O governo federal anunciou, nesta segunda-feira (13), a exoneração do presidente do INSS, Gilberto Waller. A decisão marca o fim de uma gestão de 11 meses. Para o seu lugar, o Ministério da Previdência Social nomeou a servidora de carreira Ana Cristina Viana Silveira. Mas, afinal, o que motivou essa mudança e como ela afeta a vida dos segurados?
A troca no comando do Instituto Nacional do Seguro Social (INSS) ocorre em um momento de grande pressão. O principal desafio da autarquia continua sendo a extensa fila de espera por benefícios. Além disso, o órgão ainda lida com os desdobramentos de fraudes passadas.
Por que ocorreu a exoneração do presidente do INSS?
A saída de Gilberto Waller foi motivada por divergências com o ministro da Previdência Social, Wolney Queiroz. O ponto central de tensão era o ritmo de redução da fila de requerimentos. Embora a gestão de Waller tenha alcançado um recorde de 1,6 milhão de processos concluídos em março, o governo avaliou que a queda não era suficiente.
Atualmente, o estoque de pedidos caiu de 3,1 milhões para 2,7 milhões. No entanto, o sistema recebe cerca de 61 mil novas solicitações todos os dias. Essa alta demanda exige uma resposta mais ágil para reverter a percepção negativa da população sobre o serviço prestado.
Além da pressão externa, havia tensões internas na autarquia. Recentemente, a diretora de Tecnologia da Informação deixou o cargo após meses de atritos com a presidência. Esse cenário de instabilidade contribuiu para a decisão do governo.
O peso das fraudes e a gestão de crise
Gilberto Waller assumiu o INSS em abril de 2025, em meio a uma grave crise. Seu antecessor foi afastado durante a “Operação Sem Desconto”, da Polícia Federal. A investigação apurou um esquema bilionário de descontos indevidos nos benefícios de aposentados e pensionistas.
Durante seus 11 meses no cargo, Waller focou na gestão dessa crise.
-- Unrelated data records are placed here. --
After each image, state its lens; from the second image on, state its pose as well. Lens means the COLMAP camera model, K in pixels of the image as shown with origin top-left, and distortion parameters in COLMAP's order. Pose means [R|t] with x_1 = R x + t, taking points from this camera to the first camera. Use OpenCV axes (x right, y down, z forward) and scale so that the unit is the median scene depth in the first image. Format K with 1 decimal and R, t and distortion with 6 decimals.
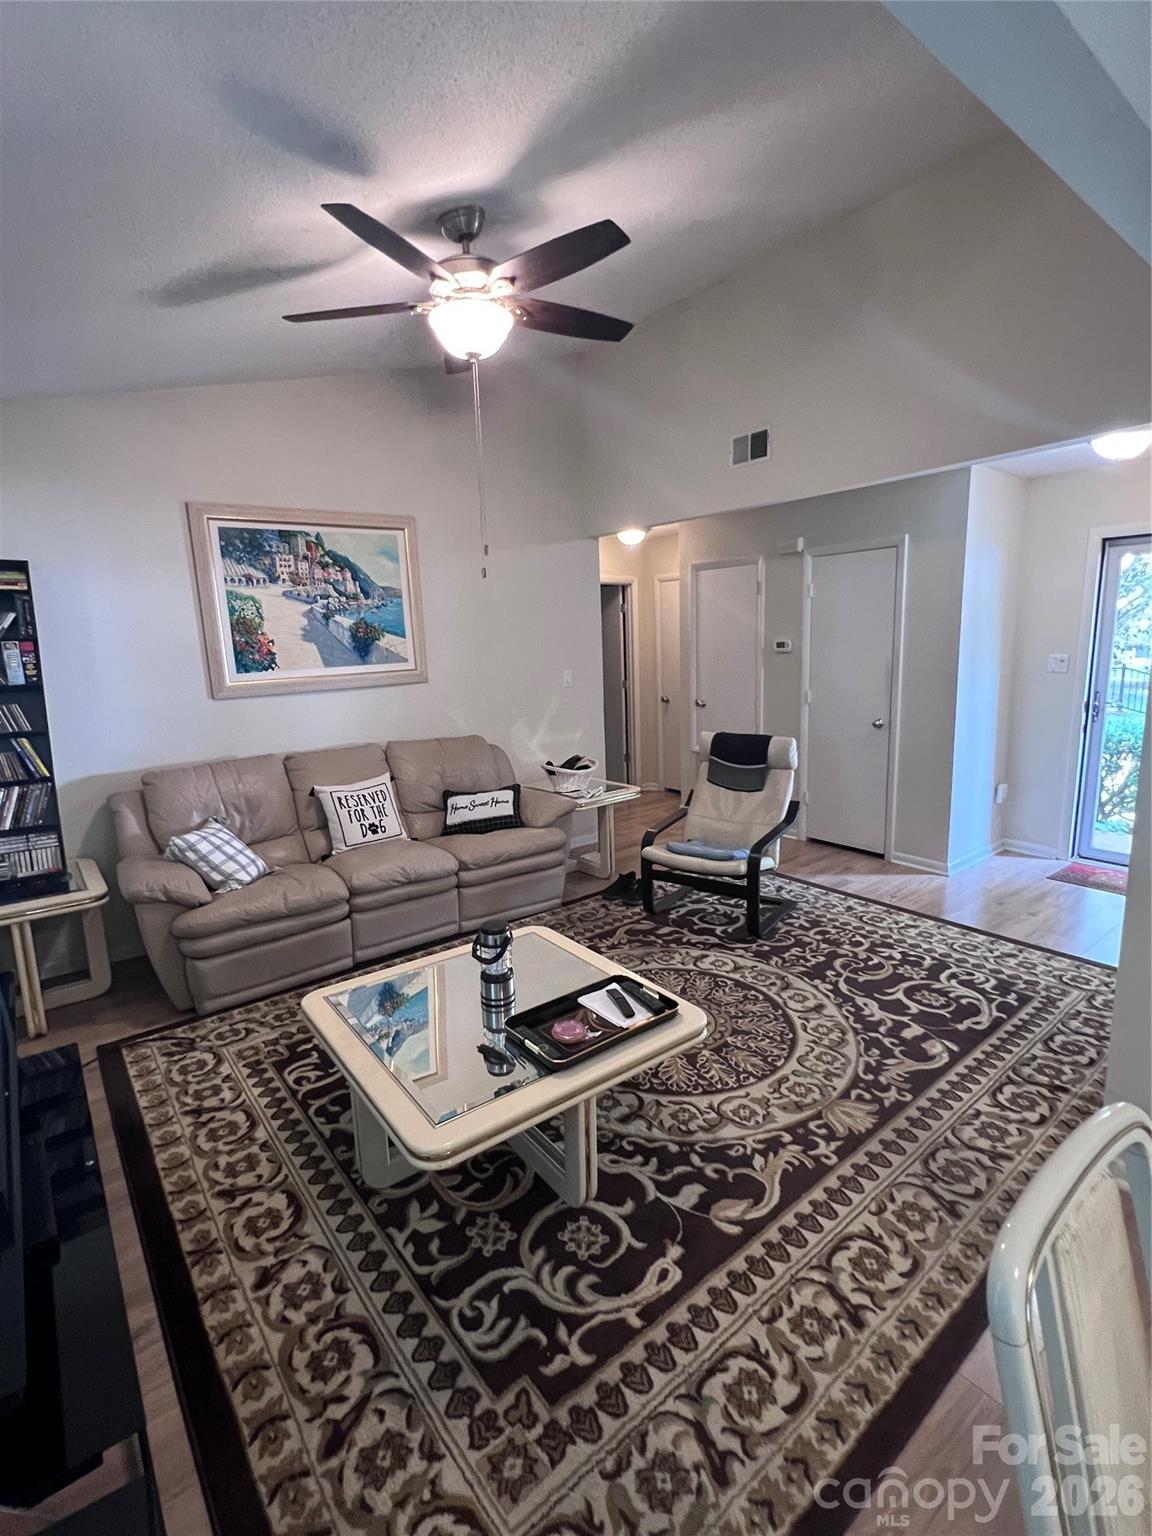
lens RADIAL K [[714.7, 0, 582.6], [0, 714.7, 764.8], [0, 0, 1]] dist [0.001963, 0.000741]
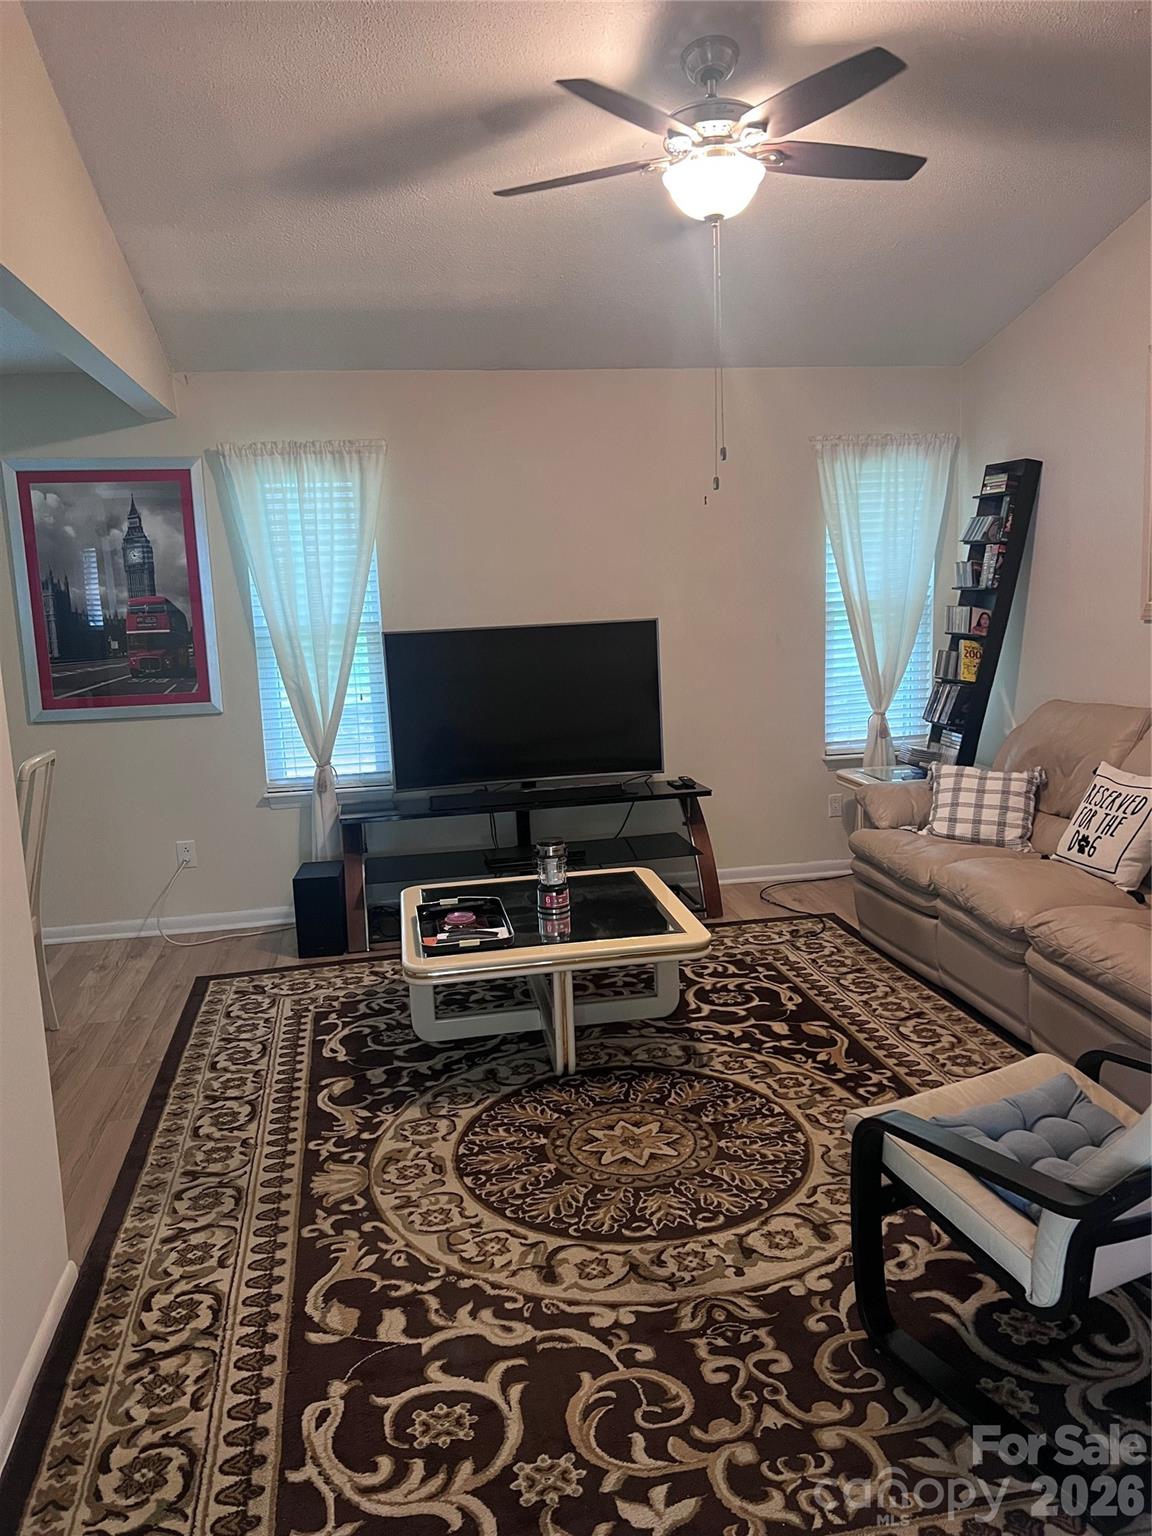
lens RADIAL K [[1162.0, 0, 587.3], [0, 1162.0, 773.0], [0, 0, 1]] dist [0.032271, -0.014021]
pose [[-0.461207, 0.191232, -0.866440, 1.166660], [-0.099191, 0.959266, 0.264519, -0.295746], [0.881731, 0.207940, -0.423452, 1.533910]]
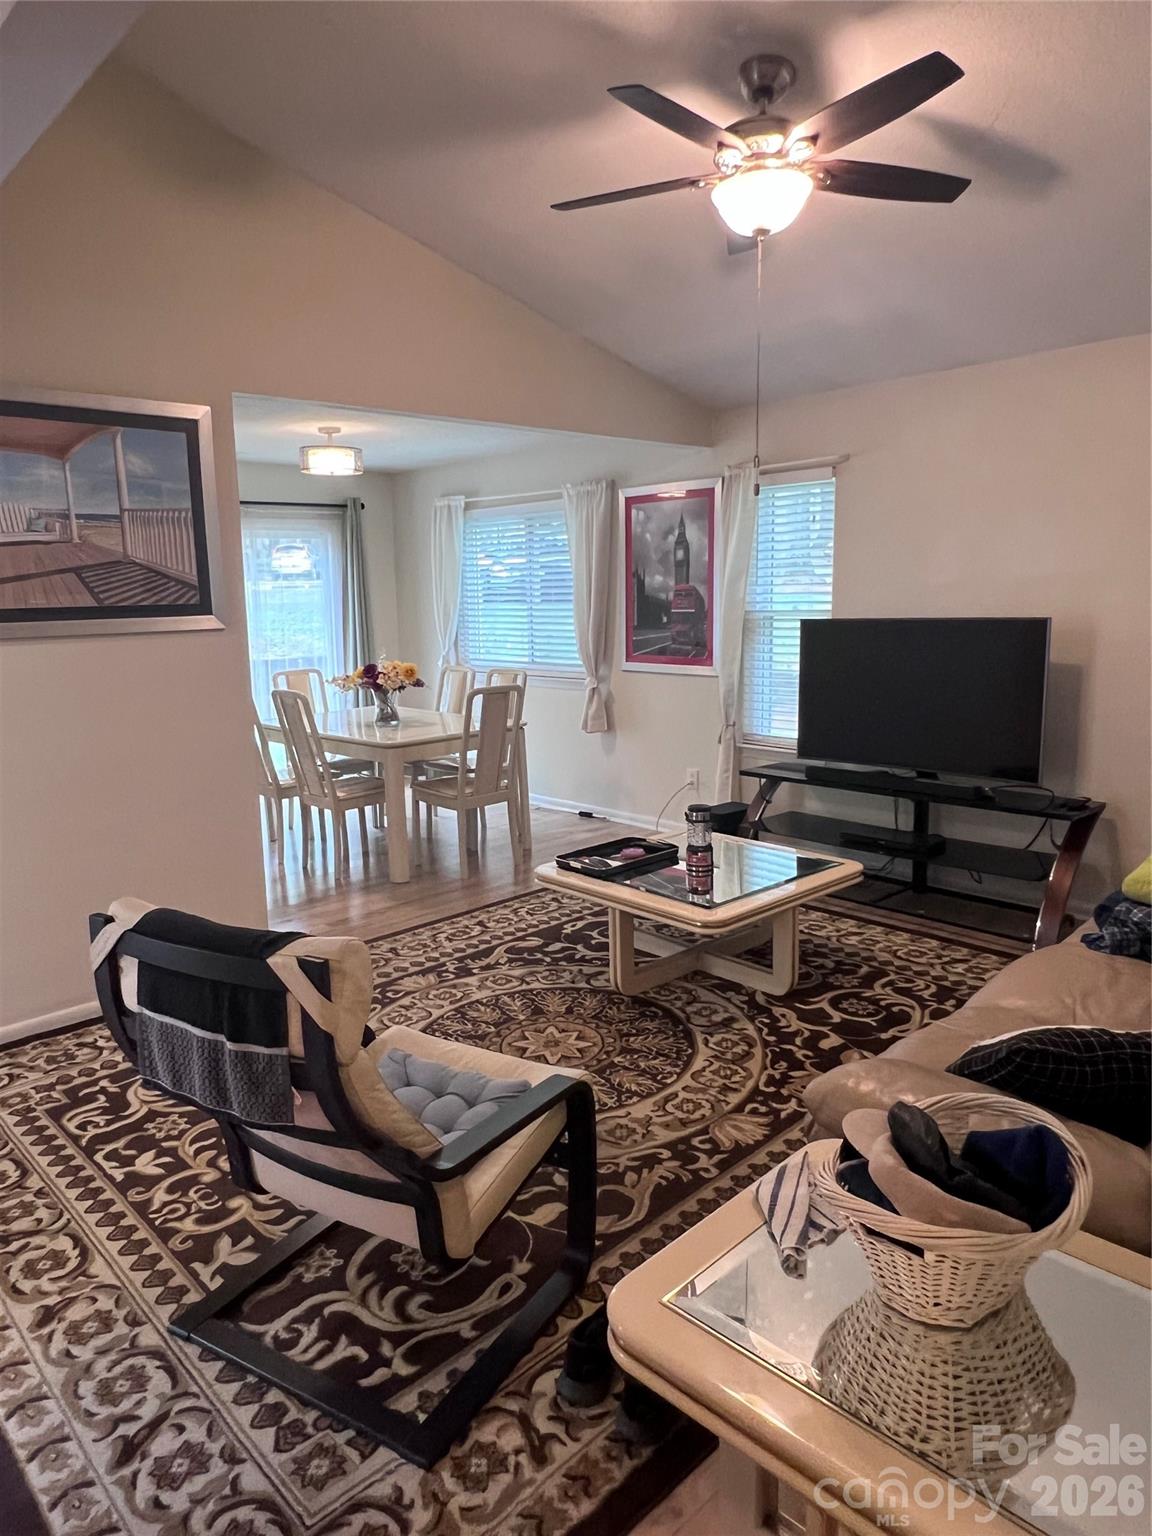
lens RADIAL K [[1009.9, 0, 574.4], [0, 1009.9, 759.9], [0, 0, 1]] dist [-0.000981, 0.004626]
pose [[-0.995155, 0.063621, -0.074962, 0.188932], [0.035252, 0.942614, 0.332019, -0.382473], [0.091784, 0.327767, -0.940289, 2.254661]]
Ele comandou o processo de ressarcimento aos segurados lesados. Segundo dados oficiais, o INSS devolveu quase R$ 3 bilhões a cerca de 4,3 milhões de pessoas afetadas pelas fraudes.
Apesar desse avanço no ressarcimento, a necessidade de focar no enfrentamento da fila de benefícios falou mais alto. O governo decidiu que era hora de virar a página das fraudes e priorizar a agilidade nas análises.
Quem é a nova presidente do INSS?
Para substituir Waller, o governo escolheu Ana Cristina Viana Silveira. Ela é servidora de carreira do INSS desde 2003. Antes de assumir a presidência, Ana Cristina atuava como secretária-executiva adjunta do Ministério da Previdência Social.
A nova presidente tem um perfil técnico e vasta experiência no setor. Ela presidiu o Conselho de Recursos da Previdência Social (CRPS) por quase três anos. Durante sua gestão no conselho, a capacidade de análise de recursos foi duplicada.
A escolha de Ana Cristina reflete a busca por uma visão sistêmica do fluxo previdenciário. O objetivo é simplificar os processos internos e acelerar a concessão de benefícios. Além disso, sua nomeação aumenta a presença feminina no alto escalão do órgão.
Quais os impactos para os segurados?
A exoneração do presidente do INSS e a chegada da nova gestão trazem expectativas de mudanças práticas. Para os segurados que aguardam na fila, a principal promessa é a aceleração das análises. A nova presidente tem a missão estratégica de reduzir o tempo de espera.
O governo espera que a experiência de Ana Cristina ajude a destravar os processos. Medidas como a nacionalização da fila e mutirões de perícia médica devem ser intensificadas. O foco total agora é garantir que os cidadãos recebam seus direitos de forma mais rápida e eficiente.